Master or Servant?
William Henry Chamberlain’s essay, The Supreme Issue: The Individual Versus the State, written in 1959 succinctly described the paramount issue of the twentieth century: “Morally, politically, and economically, the supreme issue of the twentieth century is whether the State is to be the master or the servant of its individual citizens.”
Unfortunately in this, the 21st century, the “Supreme Issue” remains the same. The founders of the United States of America strived to achieve a balance as they wrote the Constitution of the United States and The Bill of Rights, between the individual and their unalienable Rights and the needs of a fledgling central government. Regrettably, twentieth century progressive ideology tipped the balance toward central government control over individual sovereignty. Mr Chamberlain on this writes, “When the State goes beyond its proper functions of maintaining law and order at home and providing protection against foreign aggression, and starts to assume the role of a universal provider and regulator, it never knows when to stop. One arrogation of power leads to another, and the planned economy quickly develops into the totalitarian State.”
The American People are witness to the veracity of Mr. Chamberlain’s words. The scandals permeating the current administration and those of most of the twentieth century and now twenty first century, are born of a government that is the “universal provider and regulator”. There is scarcely any activity in America today that is not overseen, regulated or constricted by the central planners of the federal government. Mr Chamberlain continues, “The State has undertaken functions for which it is inherently unsuited, such as protecting a vast variety of individuals and groups against the consequences of their own bad judgment or bad fortune.”

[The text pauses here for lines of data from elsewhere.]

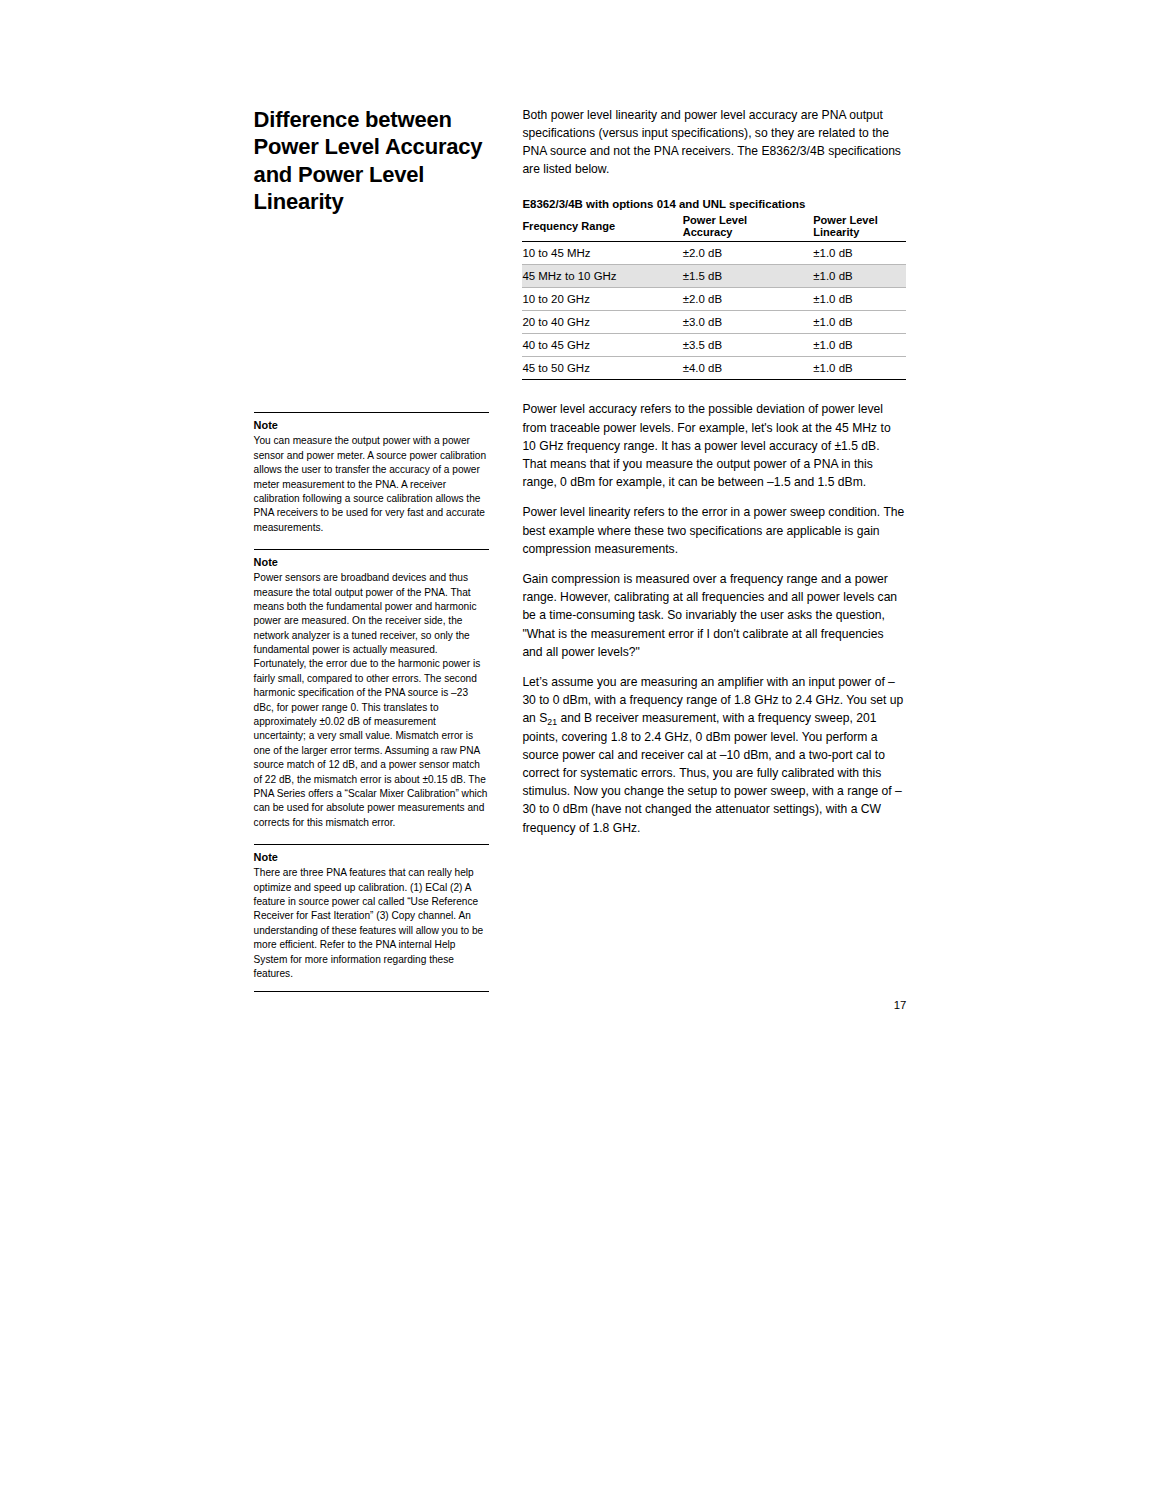Difference between
Power Level Accuracy
and Power Level Linearity
Note
You can measure the output power with a power sensor and power meter. A source power calibration allows the user to transfer the accuracy of a power meter measurement to the PNA. A receiver calibration following a source calibration allows the PNA receivers to be used for very fast and accurate measurements.
Note
Power sensors are broadband devices and thus measure the total output power of the PNA. That means both the fundamental power and harmonic power are measured. On the receiver side, the network analyzer is a tuned receiver, so only the fundamental power is actually measured. Fortunately, the error due to the harmonic power is fairly small, compared to other errors. The second harmonic specification of the PNA source is –23 dBc, for power range 0. This translates to approximately ±0.02 dB of measurement uncertainty; a very small value. Mismatch error is one of the larger error terms. Assuming a raw PNA source match of 12 dB, and a power sensor match of 22 dB, the mismatch error is about ±0.15 dB. The PNA Series offers a “Scalar Mixer Calibration” which can be used for absolute power measurements and corrects for this mismatch error.
Note
There are three PNA features that can really help optimize and speed up calibration. (1) ECal (2) A feature in source power cal called “Use Reference Receiver for Fast Iteration” (3) Copy channel. An understanding of these features will allow you to be more efficient. Refer to the PNA internal Help System for more information regarding these features.
Both power level linearity and power level accuracy are PNA output specifications (versus input specifications), so they are related to the PNA source and not the PNA receivers. The E8362/3/4B specifications are listed below.
E8362/3/4B with options 014 and UNL specifications
| Frequency Range | Power Level Accuracy | Power Level Linearity |
| --- | --- | --- |
| 10 to 45 MHz | ±2.0 dB | ±1.0 dB |
| 45 MHz to 10 GHz | ±1.5 dB | ±1.0 dB |
| 10 to 20 GHz | ±2.0 dB | ±1.0 dB |
| 20 to 40 GHz | ±3.0 dB | ±1.0 dB |
| 40 to 45 GHz | ±3.5 dB | ±1.0 dB |
| 45 to 50 GHz | ±4.0 dB | ±1.0 dB |
Power level accuracy refers to the possible deviation of power level from traceable power levels. For example, let's look at the 45 MHz to 10 GHz frequency range. It has a power level accuracy of ±1.5 dB. That means that if you measure the output power of a PNA in this range, 0 dBm for example, it can be between –1.5 and 1.5 dBm.
Power level linearity refers to the error in a power sweep condition. The best example where these two specifications are applicable is gain compression measurements.
Gain compression is measured over a frequency range and a power range. However, calibrating at all frequencies and all power levels can be a time-consuming task. So invariably the user asks the question, "What is the measurement error if I don't calibrate at all frequencies and all power levels?"
Let’s assume you are measuring an amplifier with an input power of –30 to 0 dBm, with a frequency range of 1.8 GHz to 2.4 GHz. You set up an S21 and B receiver measurement, with a frequency sweep, 201 points, covering 1.8 to 2.4 GHz, 0 dBm power level. You perform a source power cal and receiver cal at –10 dBm, and a two-port cal to correct for systematic errors. Thus, you are fully calibrated with this stimulus. Now you change the setup to power sweep, with a range of –30 to 0 dBm (have not changed the attenuator settings), with a CW frequency of 1.8 GHz.
17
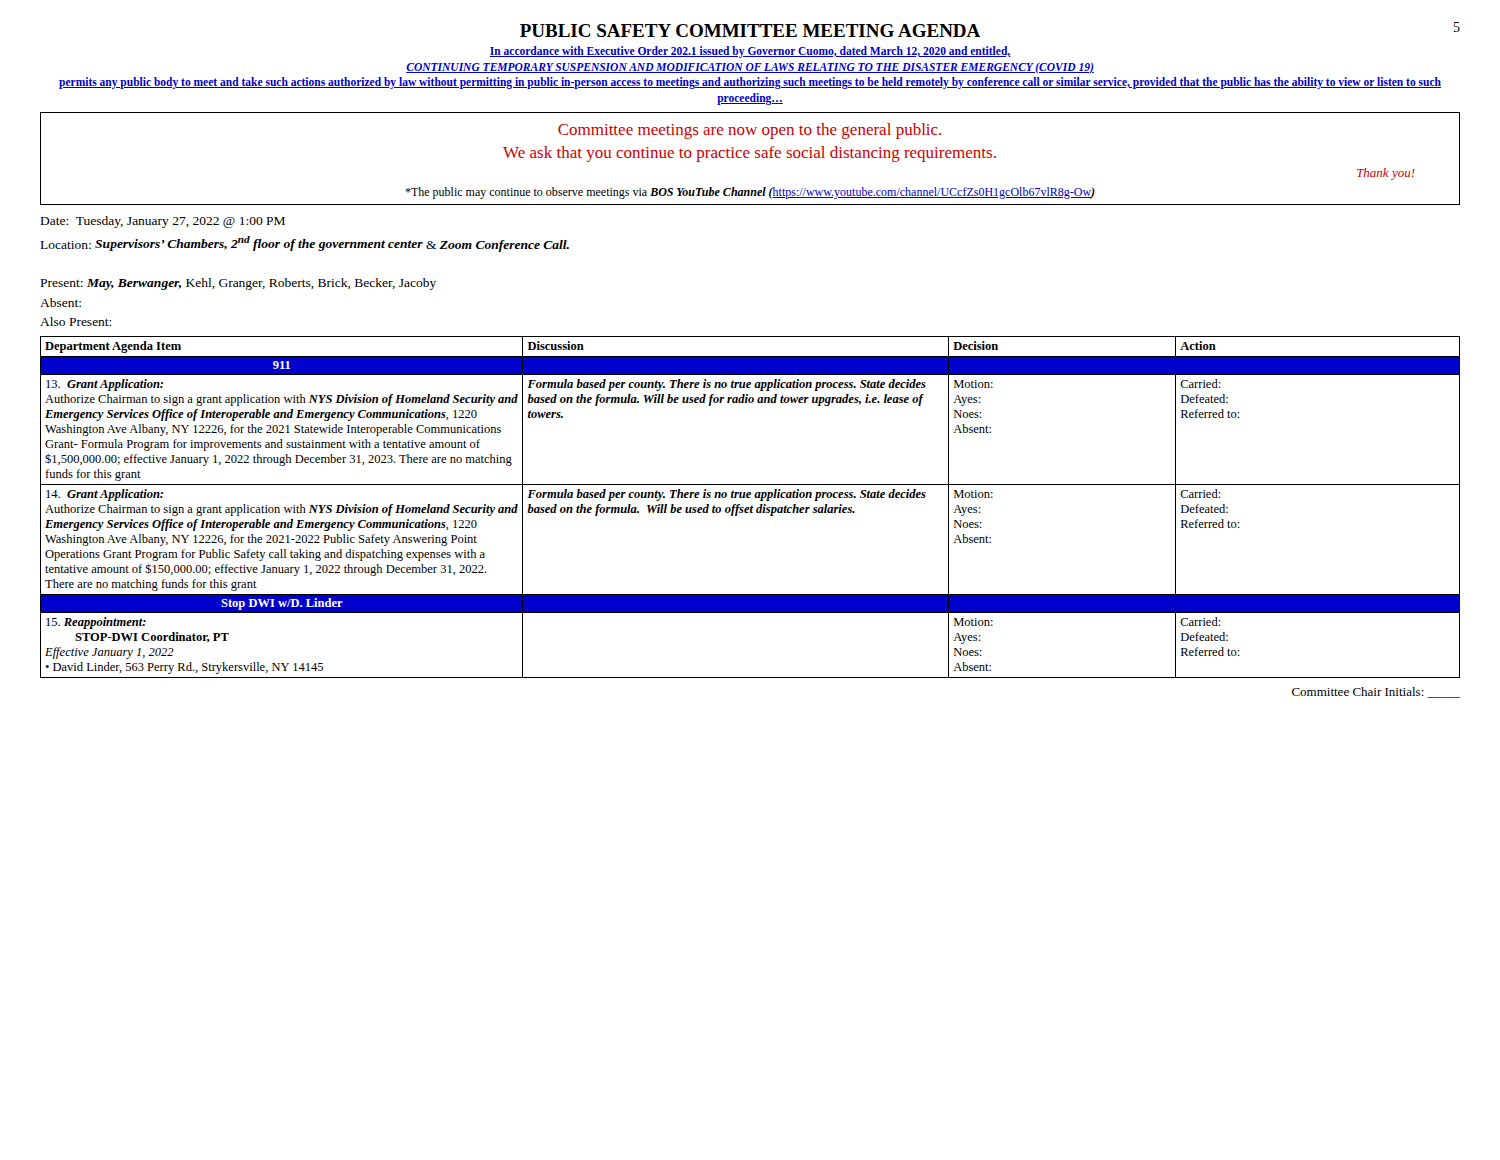5
PUBLIC SAFETY COMMITTEE MEETING AGENDA
In accordance with Executive Order 202.1 issued by Governor Cuomo, dated March 12, 2020 and entitled,
CONTINUING TEMPORARY SUSPENSION AND MODIFICATION OF LAWS RELATING TO THE DISASTER EMERGENCY (COVID 19)
permits any public body to meet and take such actions authorized by law without permitting in public in-person access to meetings and authorizing such meetings to be held remotely by conference call or similar service, provided that the public has the ability to view or listen to such proceeding…
Committee meetings are now open to the general public.
We ask that you continue to practice safe social distancing requirements.
Thank you!
*The public may continue to observe meetings via BOS YouTube Channel (https://www.youtube.com/channel/UCcfZs0H1gcOlb67vlR8g-Ow)
Date: Tuesday, January 27, 2022 @ 1:00 PM
Location: Supervisors’ Chambers, 2nd floor of the government center & Zoom Conference Call.
Present: May, Berwanger, Kehl, Granger, Roberts, Brick, Becker, Jacoby
Absent:
Also Present:
| Department Agenda Item | Discussion | Decision | Action |
| --- | --- | --- | --- |
| 911 | | | |
| 13. Grant Application: Authorize Chairman to sign a grant application with NYS Division of Homeland Security and Emergency Services Office of Interoperable and Emergency Communications , 1220 Washington Ave Albany, NY 12226, for the 2021 Statewide Interoperable Communications Grant- Formula Program for improvements and sustainment with a tentative amount of $1,500,000.00; effective January 1, 2022 through December 31, 2023. There are no matching funds for this grant | Formula based per county. There is no true application process. State decides based on the formula. Will be used for radio and tower upgrades, i.e. lease of towers. | Motion: Ayes: Noes: Absent: | Carried: Defeated: Referred to: |
| 14. Grant Application: Authorize Chairman to sign a grant application with NYS Division of Homeland Security and Emergency Services Office of Interoperable and Emergency Communications , 1220 Washington Ave Albany, NY 12226, for the 2021-2022 Public Safety Answering Point Operations Grant Program for Public Safety call taking and dispatching expenses with a tentative amount of $150,000.00; effective January 1, 2022 through December 31, 2022. There are no matching funds for this grant | Formula based per county. There is no true application process. State decides based on the formula. Will be used to offset dispatcher salaries. | Motion: Ayes: Noes: Absent: | Carried: Defeated: Referred to: |
| Stop DWI w/D. Linder | | | |
| 15. Reappointment: STOP-DWI Coordinator, PT Effective January 1, 2022 • David Linder, 563 Perry Rd., Strykersville, NY 14145 | | Motion: Ayes: Noes: Absent: | Carried: Defeated: Referred to: |
Committee Chair Initials: _____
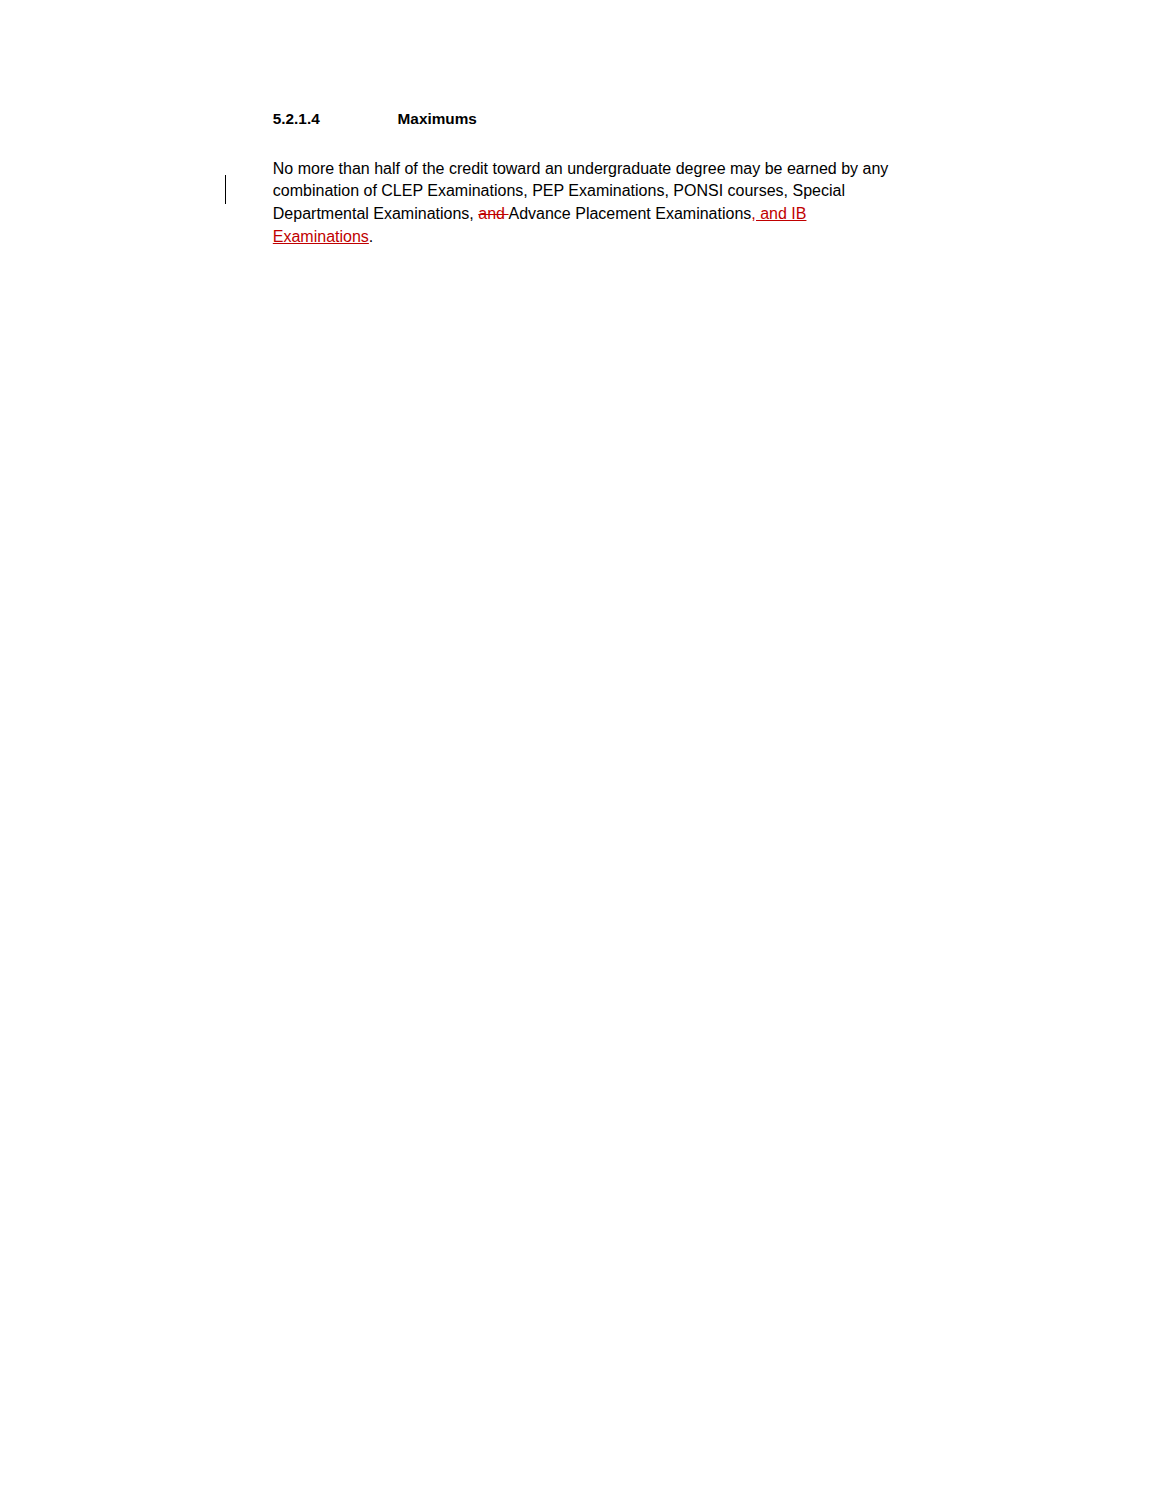5.2.1.4 Maximums
No more than half of the credit toward an undergraduate degree may be earned by any combination of CLEP Examinations, PEP Examinations, PONSI courses, Special Departmental Examinations, and Advance Placement Examinations, and IB Examinations.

The rightful obligation of government under the Constitution of the United States ought only to be to protect the individual and his rights from assault by another individual. When government attempts to protect a “vast variety of individuals and groups against the consequences of their own bad judgment or bad fortune”, it invariably fails. A review of the history of “The War on Poverty” or “The War on Drugs”, will bear this out. Now, codified is the notion that some business entities are to big to fail and must be propped up by public money. For forty four years the United States engaged in a “Cold War” with the Soviet ideology of central planning and control supposedly to support Freedom and Democracy around the world. Now it seem this Nation has adopted the very same ideology. Again Mr. Chamberlain describes this Phenomena:
“Gone are the days when sturdy Grover Cleveland – rejecting a proposal to provide government compensation for farmers whose crops had been damaged by hail – remarked, in substance, that while the people should support the government, the government should not support the people. Now, it is no exaggeration to say that governments in many fields do undertake to support the people, or certain groups of the people. This task is very expensive, requiring taxation on a scale that formerly would have been considered fantastically impossible. It also necessitates far reaching controls. One is reminded of Alexis de Tocqueville’s "immense and tutelary power, "which would rob the human race of all initiative and self-reliance, which would labor for their happiness, but choose to be the sole agent and the only arbiter of that happiness, which would "spare them all the care of thinking and all the trouble of living.”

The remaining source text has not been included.